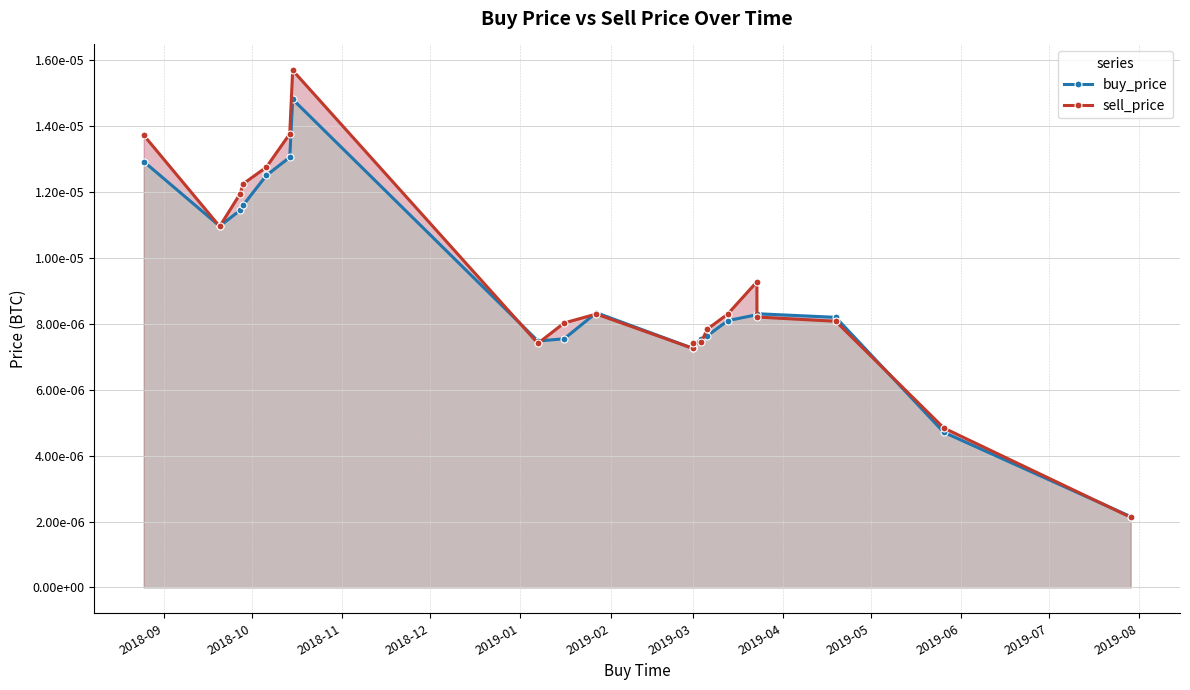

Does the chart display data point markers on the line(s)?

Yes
==
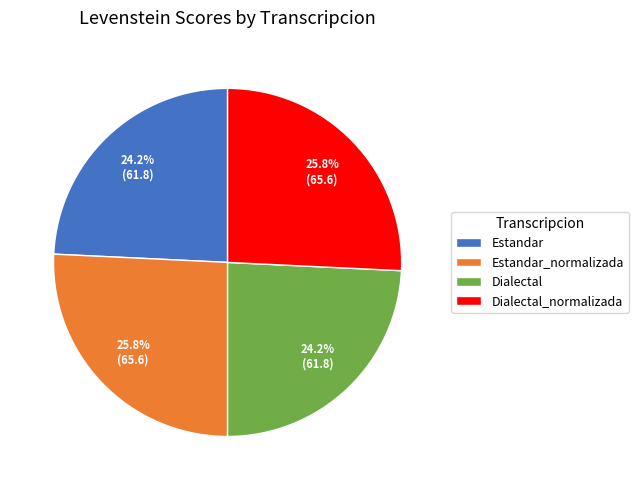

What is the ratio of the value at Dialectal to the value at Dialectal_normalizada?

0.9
---
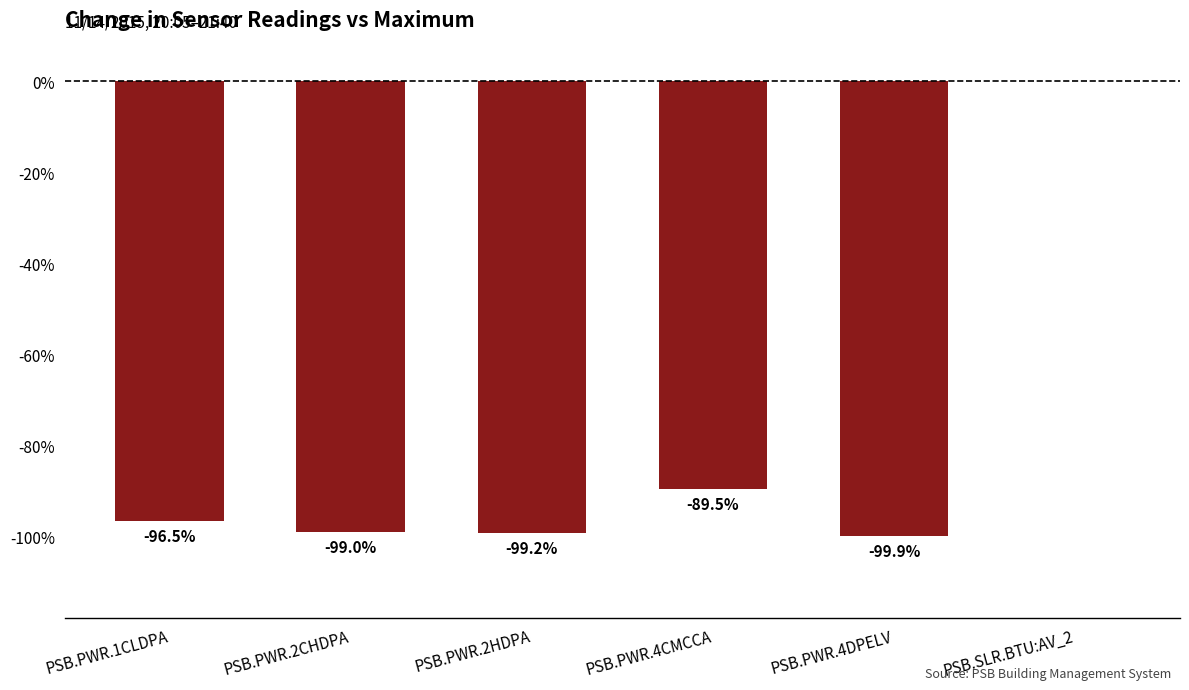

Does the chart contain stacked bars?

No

* [TRY IT]: Count how many lines in the items above contain the string "Does", with case counting, and give only the number.

* [YOUR RESPONSE]: 2